Deglutition Syncope: A Manifestation of Vagal Hyperactivity Following Carotid Enarterectomy

BACKGROUND: Transient hypotension and bradycardia following carotid endarterectomy (CEA) is related to increased barorecptor activity at the carotid bifurcation. These symptoms, mediated by afferent impulses through the nerve of Hering, result from increased vagal activity. We report a case of deglutition syncope following carotid endarterectomy.

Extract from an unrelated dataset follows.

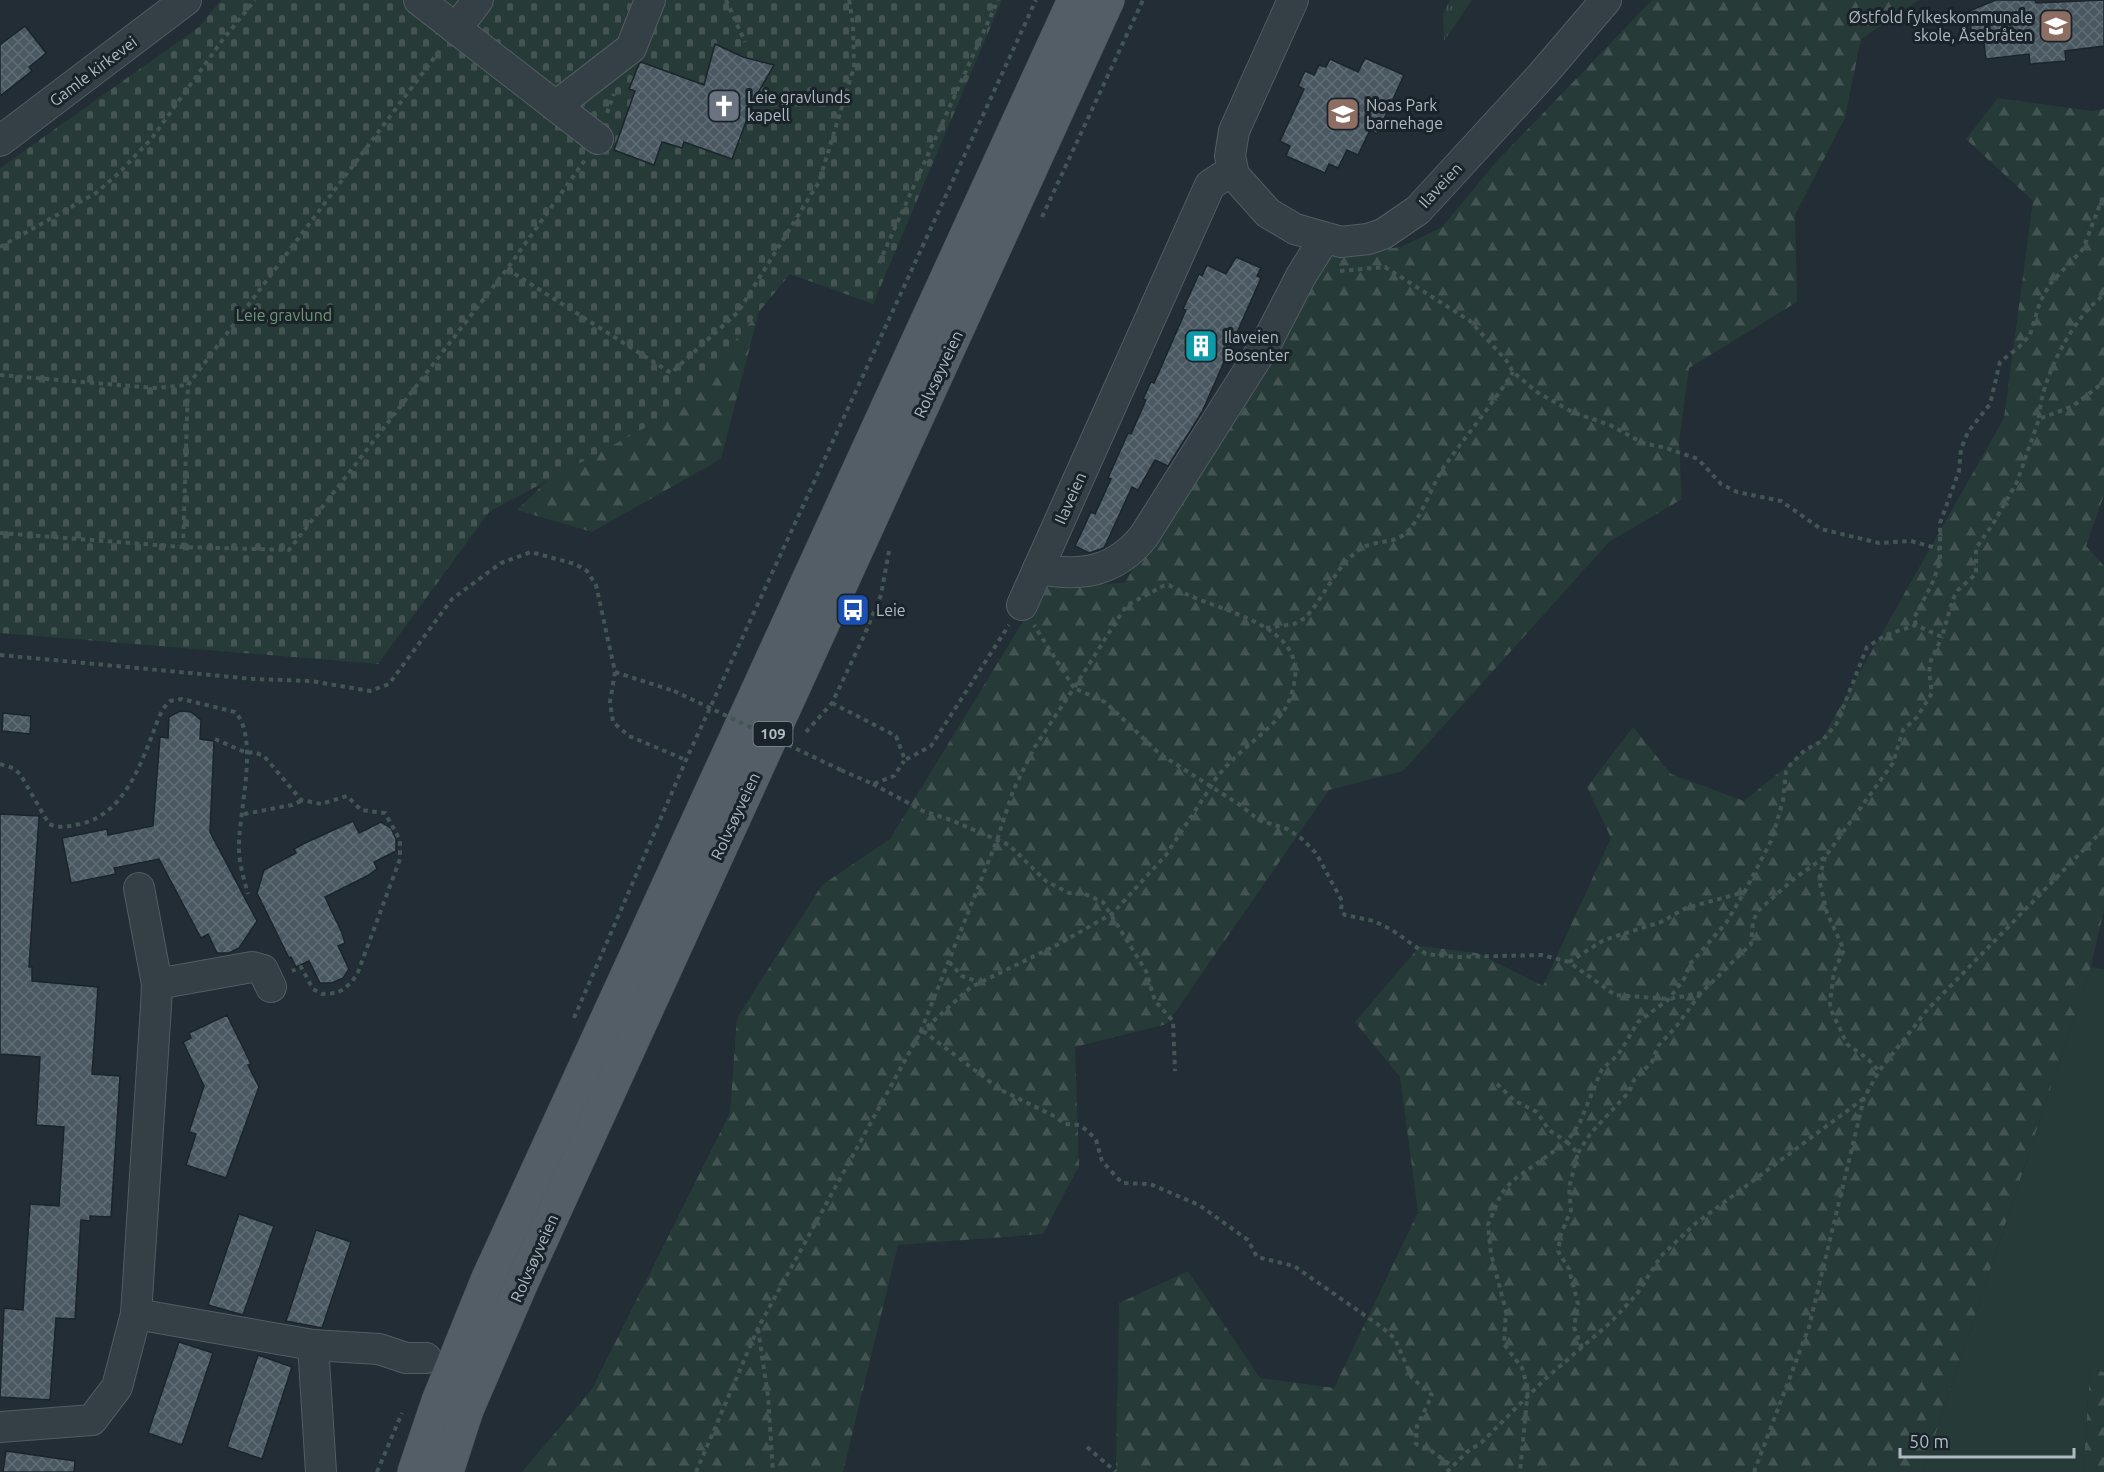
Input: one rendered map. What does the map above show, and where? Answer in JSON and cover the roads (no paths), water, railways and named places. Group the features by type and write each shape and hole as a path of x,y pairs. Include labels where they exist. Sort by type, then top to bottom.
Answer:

CASE: A 61 year-old man presented with left amarousis fugax and bilateral >80% internal carotid artery stenoses. Past surgical history was significant for a right CEA 12 years previously. An uneventful left CEA was performed and upon completion of the procedure, he was hemodynamically stable and without neurologic deficits. On the first postoperative day, the patient experienced crushing chest pain, bradycardia, hypotension and bilateral vision loss as he began to eat breakfast. ECG, CT scan with PE protocol, cardiac isoenzymes, and echocardiogram were normal. His blood pressure, chest pain and vision loss responded initially to administration of pressors. Over the next day, he developed similar symptoms each time he attempted to eat. With initiation of anticholenergic medication, he was able to eat without symptoms. A barium swallow was obtained and was normal. The patient’s symptoms resolved and he was taken off the anticholenergic medication. Three months later, the patient underwent an uneventful right CEA. He was hemodynamically and neurologically stable during the procedure and postoperatively. The morning following his endarterectomy, he again developed diaphoresis, hypotension and tachycardia when eating breakfast. The patient was restarted on anticholenergic medications and all symptoms resolved within 48 hours.
RESULTS: The patient has been seen in follow up. He has had no further episodes of deglutition syncope or other neurologic symptoms. His endarterectomy sites are widely patent.
CONCLUSIONS: Increased vagal tone following CEA, mediated by hypersensitivity of the barroreceptors of the carotid sinus, is well described. The nerve of Hering, an afferent branch of the glossopharyngeal nerve, synapses with efferent fibers of the vagus nerve in the nucleus tractus solitanius within the medulla. The glossopharyngeal nerve also transmits afferent impulses from the esophagus. We hypothesize that following CEA, our patient had a transient increase in afferent activity to the nucleus tractus solitanius related to changes of the carotid barorecptor. With additional glossopharyngeal afferent activity associated with swallowing, he developed deglutition syncope. Deglutition syncope is felt to be an unusual manifestation of vasovagal episodes and usually has been reported in association with esophageal, cardiac, and thoracic aortic abnormalities. This patient is the first case of deglutition syncope reported following carotid endarterectomy. Because deglutition syndrome can be associated with esophageal abnormalities, a barium swallow should be obtained. Clinicians should be aware of and know how to address this rare complication of CEA.